Practical Steps To Implement “In Lieu” Correctly
If you’re setting up or refreshing your approach, this workflow will help you stay compliant and consistent:
- Map Your Workforce: List roles, applicable awards/agreements, ordinary hours, and current contract terms. Identify where TOIL is permitted and on what basis.
- Update Contracts: Insert or refine clauses covering payment in lieu, notice, overtime, and TOIL (if allowed). Ensure terms meet or exceed minimum entitlements.
- Adopt A Clear Policy: Publish a TOIL/overtime policy and train managers on pre-approval, calculations and scheduling rules.
- Create Easy Tools: Use a simple form or HRIS workflow for TOIL agreements and a register to track accrual, use and expiry.
- Tighten Payroll Settings: Confirm pay codes for payment in lieu, overtime, TOIL payouts and super treatment align with your instruments and advice.
- Use Checklists On Exit: When ending employment, choose between worked notice or payment in lieu, then run a standardised final pay checklist.
- Review Regularly: Audit TOIL balances quarterly, sample-check records against the policy, and update documents when award rules change.
FAQs Employers Ask About “In Lieu”
Can I Require An Employee To Take TOIL Instead Of Overtime?
Only if the applicable award/enterprise agreement or a lawful contractual arrangement allows TOIL and the employee agrees in writing before the overtime is worked. Many awards won’t let you mandate TOIL unilaterally.
Can I Pay A Lump Sum Instead Of Overtime And Call It TOIL?
TOIL is time off, not a money payment. If you choose to pay instead of granting time, treat it as overtime pay according to the instrument’s rates and rules - don’t relabel it as TOIL.
Do I Have To Let Employees Work Out Their Notice?
No. Employers can usually end employment immediately and pay in lieu, provided you pay the correct amount and comply with any applicable award/contract terms.
Is TOIL Paid Out On Termination?
Check the applicable award/enterprise agreement and your contract/policy.

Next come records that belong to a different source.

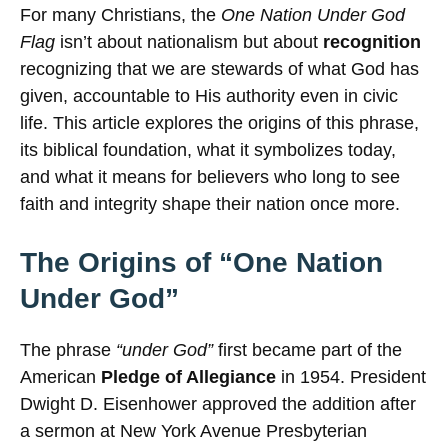
For many Christians, the
One Nation Under God
Flag
isn’t about nationalism but about
recognition
recognizing that we are stewards of what God has
given, accountable to His authority even in civic
life. This article explores the origins of this phrase,
its biblical foundation, what it symbolizes today,
and what it means for believers who long to see
faith and integrity shape their nation once more.
The Origins of “One Nation
Under God”
The phrase
“under God”
first became part of the
American
Pledge of Allegiance
in 1954. President
Dwight D. Eisenhower approved the addition after
a sermon at New York Avenue Presbyterian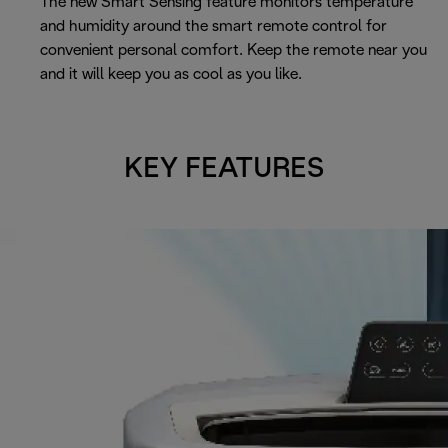
The new Smart Sensing feature monitors temperature
and humidity around the smart remote control for
convenient personal comfort. Keep the remote near you
and it will keep you as cool as you like.
KEY FEATURES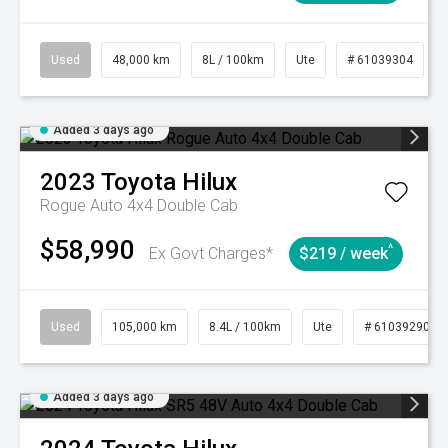
Used
48,000 km
8L / 100km
Ute
# 61039304
Added 3 days ago
2023
Toyota
Hilux
Rogue Auto 4x4 Double Cab
$58,990
^
Ex Govt Charges*
$219 / week
Used
105,000 km
8.4L / 100km
Ute
# 61039290
Added 3 days ago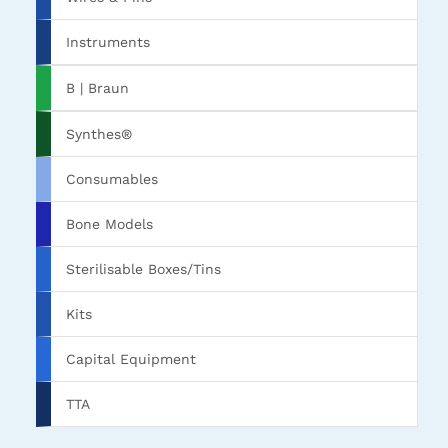
Instruments
B | Braun
Synthes®
Consumables
Bone Models
Sterilisable Boxes/Tins
Kits
Capital Equipment
TTA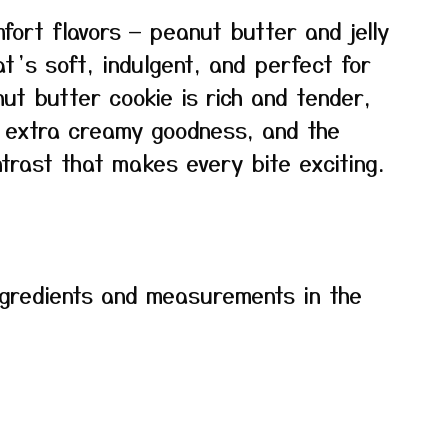
fort flavors — peanut butter and jelly
at’s soft, indulgent, and perfect for
ut butter cookie is rich and tender,
s extra creamy goodness, and the
trast that makes every bite exciting.
f ingredients and measurements in the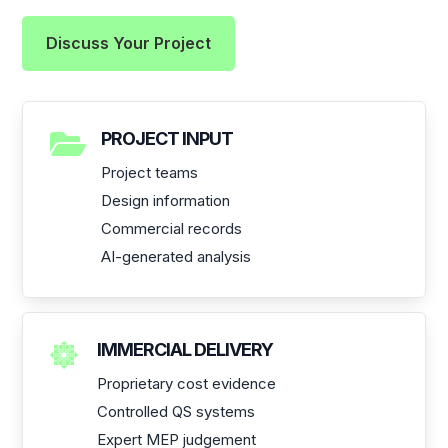
Discuss Your Project

PROJECT INPUT
Project teams
Design information
Commercial records
AI-generated analysis

IMMERCIAL DELIVERY
Proprietary cost evidence
Controlled QS systems
Expert MEP judgement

Some instruments require TOIL to be paid out at overtime rates if not taken by a certain date or on termination. Your policy should reflect these rules.
Key Takeaways
- “In lieu” means “instead of” - most commonly Payment In Lieu Of Notice and Time Off In Lieu (TOIL) in Australian workplaces.
- For Payment In Lieu Of Notice, confirm the correct notice period, what’s included in the payout, and whether super applies in your scenario.
- TOIL is only lawful when permitted by the applicable award or agreement (or a compliant contract), agreed in writing in advance, and correctly calculated and recorded.
- Put clear rules in writing. A robust Employment Contract and an aligned Workplace Policy make “in lieu” decisions consistent and defensible.
- Use checklists to calculate notice, TOIL balances and final pay, and keep airtight records of agreements and calculations.
- When in doubt, review award/enterprise agreement rules and get advice before processing “in lieu” payments or TOIL balances.